This week we have heard a lot about budgetary changes and incentives supposed to improve the lot of the trucking industry, but this still leaves the very large elephant in the room: productivity, productivity, productivity.
There are a couple of basic things we need to have in place to improve the way trucking works as a vital cog in the economy and a driver of economic growth. These are all centred around productivity. We need to shift a lot of freight over some very long distances at the lowest possible cost. We need this high productivity to compete globally.
There is a lot of money being thrown at infrastructure this week (although most of it was already programmed in and is not particularly new). Even a cursory glance at the state of our road infrastructure will show anyone that there is a lot of improvement needed on that front.
So, we end up with some really good highways to get freight from A to B, does that improve productivity? Not really. The only improvement would be a better truck maintenance outcome with fewer components being shaken off the truck and trailer by the terrible road surface.
This may sound facile but I saw a demonstration of just how bad things can be for the trucking industry, when I witnesses the terrible condition of the Bucketts Way, East of Taree in NSW, recently. The road is in such bad condition and so poorly maintained, that trucks have to avoid using it, if at all possible. I think I can blame a short trip along the road in a truck for the latest loose filling in my teeth. Thanks Mid-Coast Council.

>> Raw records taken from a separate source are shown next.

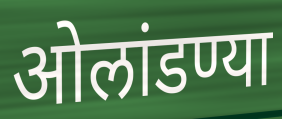
ओलांडण्या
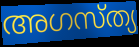
അഗസ്ത്യ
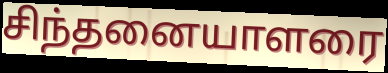
சிந்தனையாளரை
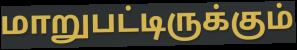
மாறுபட்டிருக்கும்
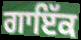
ਗਾਇੱਕ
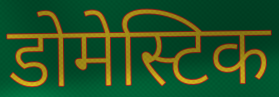
डोमेस्टिक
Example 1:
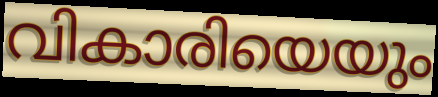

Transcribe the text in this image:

വികാരിയെയും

So, of course we have to get the road condition up to a reasonable spec, but the important item on the trucking industry’s shopping list is access for higher productivity trucks. A road may be a little straighter and have some safer intersections and fewer potholes, but if the local authority still doesn’t like A-doubles in its region, there will be zero productivity gain.

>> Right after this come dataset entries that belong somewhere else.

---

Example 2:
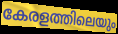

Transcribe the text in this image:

കേരളത്തിലെയും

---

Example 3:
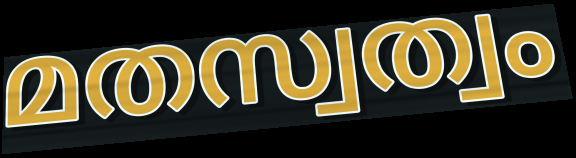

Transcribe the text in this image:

മതസ്വത്വം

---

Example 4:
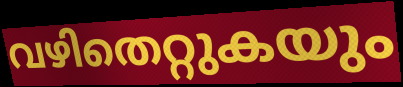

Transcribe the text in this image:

വഴിതെറ്റുകയും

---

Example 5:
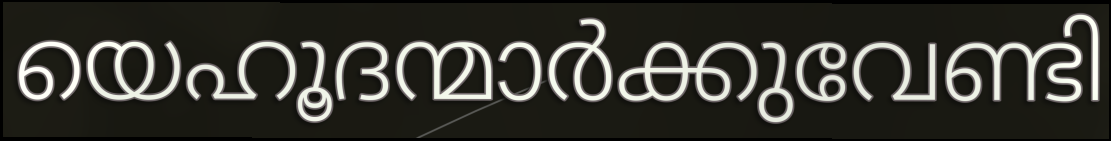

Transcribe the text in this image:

യെഹൂദന്മാർക്കുവേണ്ടി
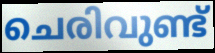
ചെരിവുണ്ട്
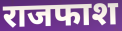
राजफाश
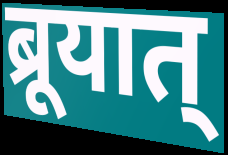
ब्रूयात्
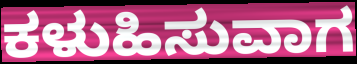
ಕಳುಹಿಸುವಾಗ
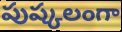
పుష్కలంగా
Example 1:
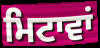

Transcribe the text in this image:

ਮਿਟਾਵਾਂ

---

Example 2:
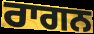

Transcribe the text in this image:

ਰਾਗਨ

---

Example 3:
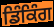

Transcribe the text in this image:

ਡਿੰਕਿੰਗ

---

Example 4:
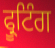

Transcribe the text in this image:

ਫ੍ਰੂਟਿੰਗ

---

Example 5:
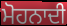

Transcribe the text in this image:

ਮੋਹਨਾਦੀ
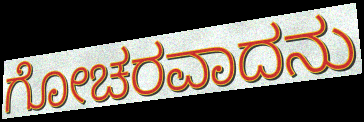
ಗೋಚರವಾದನು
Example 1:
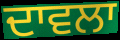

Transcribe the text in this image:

ਦਾਵਲਾ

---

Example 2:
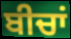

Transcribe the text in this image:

ਬੀਚਾਂ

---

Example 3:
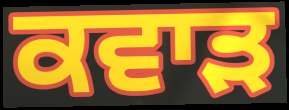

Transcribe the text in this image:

ਕਵਾੜ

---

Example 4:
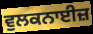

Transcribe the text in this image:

ਵੁਲਕਨਾਈਜ਼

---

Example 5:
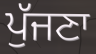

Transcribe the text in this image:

ਪੁੱਜਣਾ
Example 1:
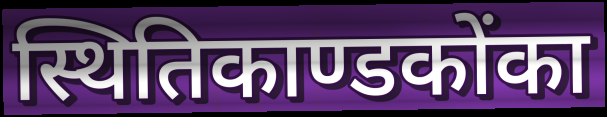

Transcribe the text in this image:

स्थितिकाण्डकोंका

Very little has been done to improve the way trucks which increase productivity and reduce overall emissions get onto our roads. The whole access issue is bogged down in the mire created by too many layers of government and a total neglect of local authorities in terms of funding and developing skills.

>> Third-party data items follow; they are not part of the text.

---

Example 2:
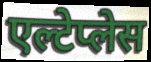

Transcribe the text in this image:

एल्टेप्लेस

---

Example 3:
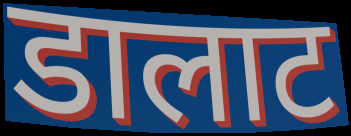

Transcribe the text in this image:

डालाट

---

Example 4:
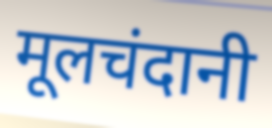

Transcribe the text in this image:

मूलचंदानी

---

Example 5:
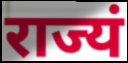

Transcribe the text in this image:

राज्यं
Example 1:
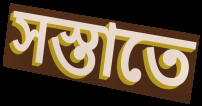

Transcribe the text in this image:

সস্তাতে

This is where we need to throw our money, at making it possible for an operator to come up with a higher productivity solution and make a proposal to use it over a route. Then when the proposal is put forward, someone, who knows what they are doing, makes a rational assessment of the idea. If the task is feasible, the road managers let the truck onto the road, or make improvement to make it possible.
Is this going to happen any time soon? Did Josh have any money in the budget to make something like this happen? No.